> _Work request_
Do these statements agree with the text on the Citigroup shareholder lawsuit, and what words of the text decide each one? (a) The Court of Chancery dismissed the shareholders' Complaint. (b) Bank of America has also been sued in the Delaware Courts. (c) Under Delaware law, the decision whether to pursue a lawsuit on the corporation's behalf generally belongs to its shareholders.

"It is understandable that investors, and others, want to find someone to hold responsible for these losses, and it is often difficult to distinguish between a desire to blame someone and a desire to force those responsible to account for their wrongdoing. Our law, fortunately, provides guidance for precisely these situations in the form of doctrines governing the duties owed by officers and directors of Delaware corporations. This law has been refined over hundreds of years, which no doubt includes many crises, as we must not let our desire to blame someone for our losses make us lose sight of the purpose of our law."

In re Citigroup Shareholder Derivative Litigation,
C. A. No. 3338-CC, *58, Del. Ch. Feb. 24, 2009
Chancellor Chandler

Yesterday, the Court of Chancery rejected - at least for now - the attempt by Citigoup's shareholders to blame its Board of Directors for its massive losses and the ensuing plunge in its share price. There will undoubtedly be more pronouncements from the Court on this topic in the upcoming weeks and months, as Citigroup is in good company with Bank of America, and other financial giants recently sued in the Delaware Courts alleging broad-ranging breaches of fiduciary duty, lack of oversight and corporate waste.

Citigroup's shareholders sued the board of directors, alleging that the Board wrongfully permitted it to engage in subprime lending, loading up its balance sheet with inflated loan assets that ultimately required billions in asset write-downs. The Complaint alleged that the Board breached its fiduciary duties by (1) failing to adequately oversee and manage Citigroup's exposure to the problems in the subprime mortgage market, even in the face of "red flags" and (2) failing to ensure that the Company's financial reporting and other disclosures were thorough and accurate. In In re Citigroup Shareholder Derivative Litigation, Chancellor Chandler issued a 58-page opinion dismissing the Complaint for failure to make a demand upon the Board to cause the company to bring the action itself, because, under Delaware law, the decision whether to initiate or pursue a lawsuit on behalf of the corporation generally belongs to its board of directors. 8 Del. C. § 141(a).

> _Material shown_
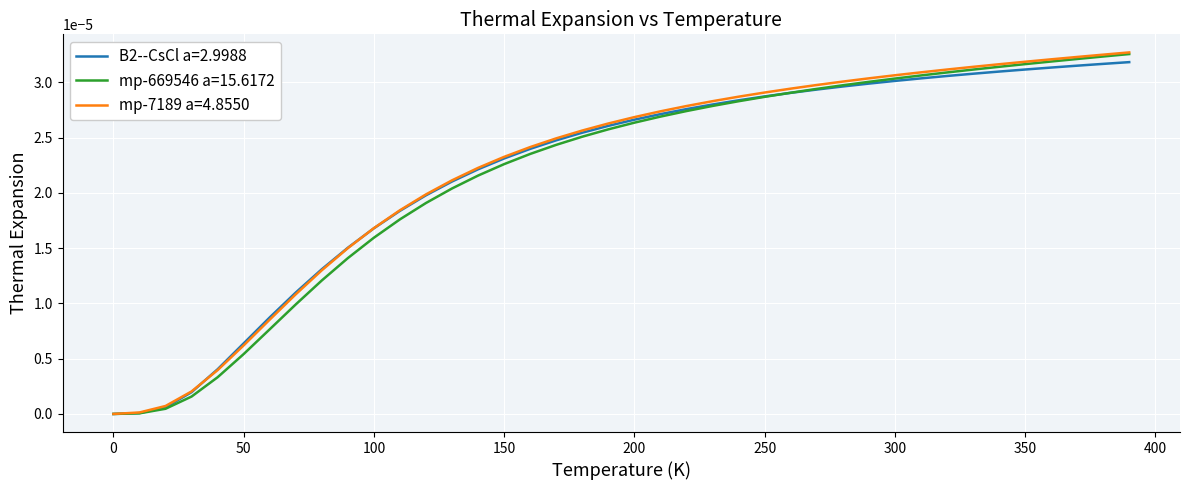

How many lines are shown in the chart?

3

* * *

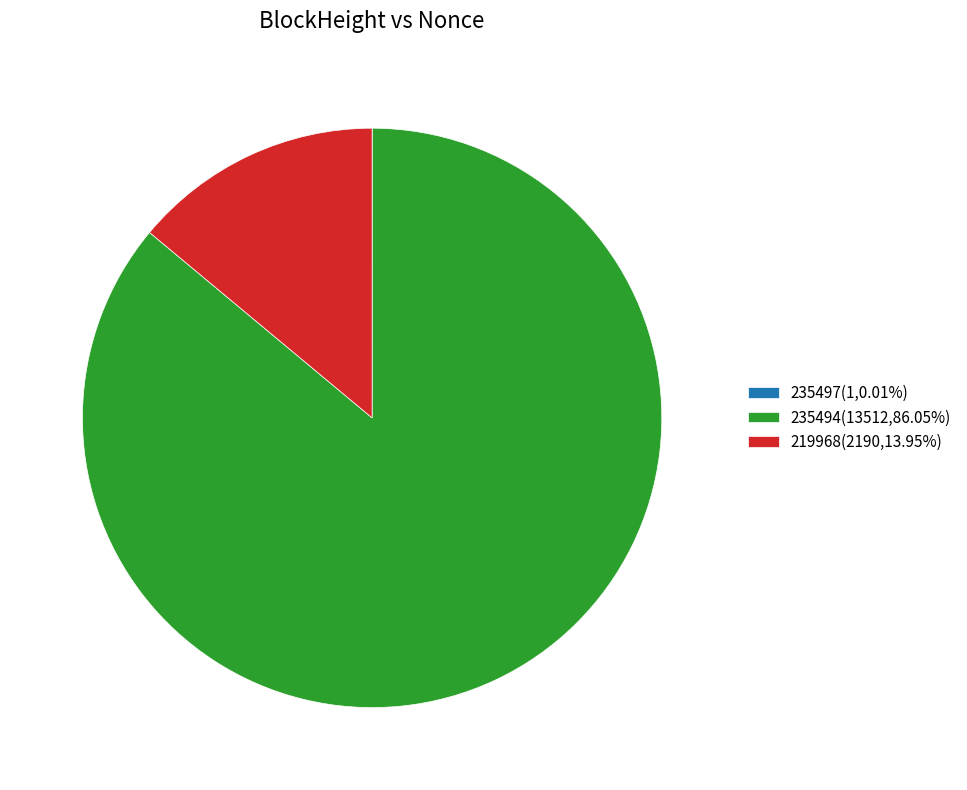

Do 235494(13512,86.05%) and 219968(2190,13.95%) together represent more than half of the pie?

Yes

> _Task result_
(a) Yes: "Chancellor Chandler issued a 58-page opinion dismissing the Complaint for failure to make a demand upon the Board"
(b) Yes: "Citigroup is in good company with Bank of America, and other financial giants recently sued in the Delaware Courts"
(c) No: "the decision whether to initiate or pursue a lawsuit on behalf of the corporation generally belongs to its board of directors"